Afterward, as The Huffington Post's Kate Sheppard reported, all the people who had backed Landrieu's play unleashed the stale talking points they had pre-drafted.

"I was proud of Mary, the fight she led for us," offered Sen. Joe Manchin (D-W.Va.). "Mary got that debate for us. This day would have never come without Mary leading the charge."

TransCanada President Russ Girling offered Landrieu and her Republican co-sponsor Sen. John Hoeven (N.D.) his commendation "for leading a bipartisan coalition in support of a legislative solution to the protracted regulatory process Keystone XL has languished in for six years."

These people deserve some sort of similar plaudit for maintaining, in the face of onrushing obviousness, the notion that what had transpired had any context outside Landrieu's electoral desperation.

How comical was all of this? My favorite part of this story comes courtesy of Ashley Parker and Coral Davenport's after-action report in The New York Times:

But despite cajoling and browbeating her colleagues during a private lunch -- which one attendee described as "civilized but pretty contentious" -- Ms. Landrieu, who has so often bulldozed her way to success, was not able to produce that elusive final vote.

At the lunch, Ms. Landrieu made an "impassioned plea" that at moments verged on tears, according to a Democrat. Ms. Landrieu, according to the Democrat, focused part of her pitch on how the legislation would help her back home, though at one point she argued that Democrats should send the bill to Mr.
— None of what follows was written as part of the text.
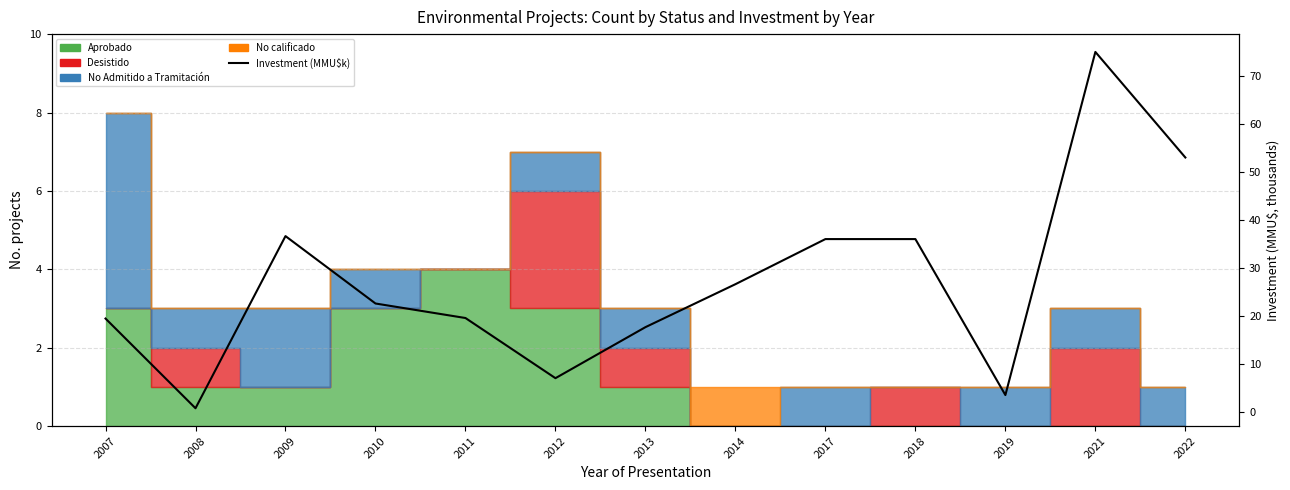

Rank the categories by value from lowest to highest.

2008, 2019, 2012, 2013, 2007, 2011, 2010, 2014, 2017, 2018, 2009, 2022, 2021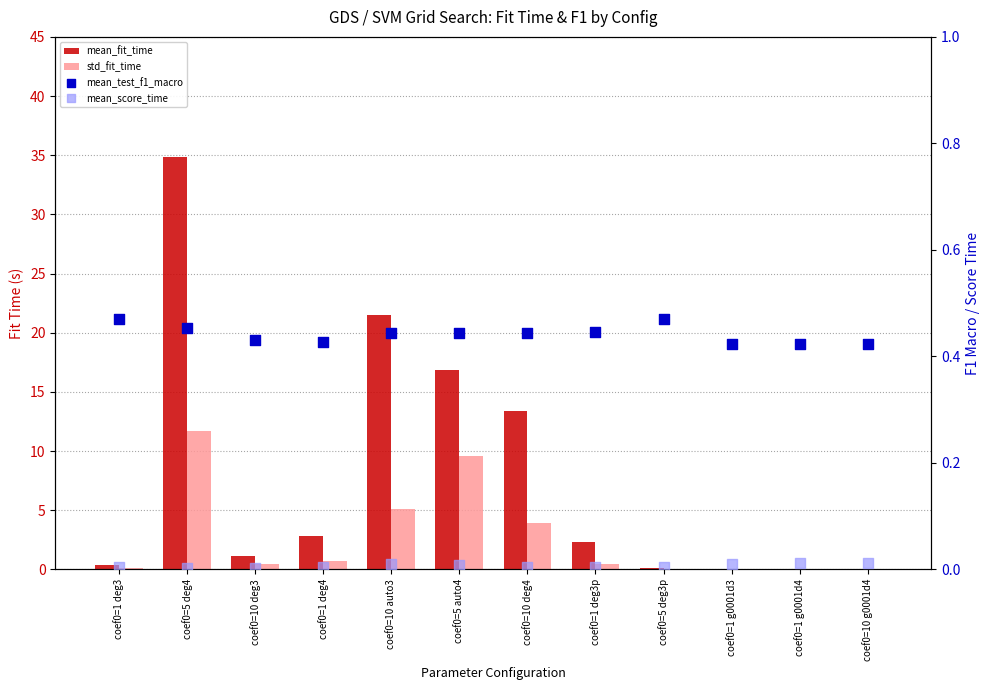

Which series has the largest total across all categories?

mean_fit_time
Obama's desk because it would help him politically by giving him something to veto.

"The president could really benefit from the opportunity to veto this bill that I am making a gigantic public show of fighting to pass, you guys," is not the sort of sentiment that earns you a place in the next edition of "Profiles In Courage."

At any rate, that's the sad end of the costume drama version of "The Keystone Pipeline Debate," which will probably be rejoined in a few months once Landrieu has departed Washington for what's sure to be a lucrative career in lobbying for the oil industry.

In other "bills that failed to clear a cloture hurdle" news, the USA Freedom Act, written to reform the National Security Agency's libertine ways, fell two votes shy of overcoming a filibuster. Helping to kill the bill was noted NSA critic and Sen. Rand Paul (R-Ky.), who offered up his distaste for various Patriot Act reauthorizations as his rationale for pulling his support. As the Daily Beast's Tim Mak and Olivia Nuzzi pointed out, however, Paul's mind may have been more geared toward positioning himself for a presidential run than it was about the legislative principles.

I guess one way of looking at all of these legislators acting out of self-interest instead of the merits of legislation is that things are basically back to normal around here.

[This article originally, and mistakenly, identified Senator John Hoeven as the senator from South Dakota. He is actually a senator from North Dakota, and the post has been updated accordingly. We apologize to all Dakotas.]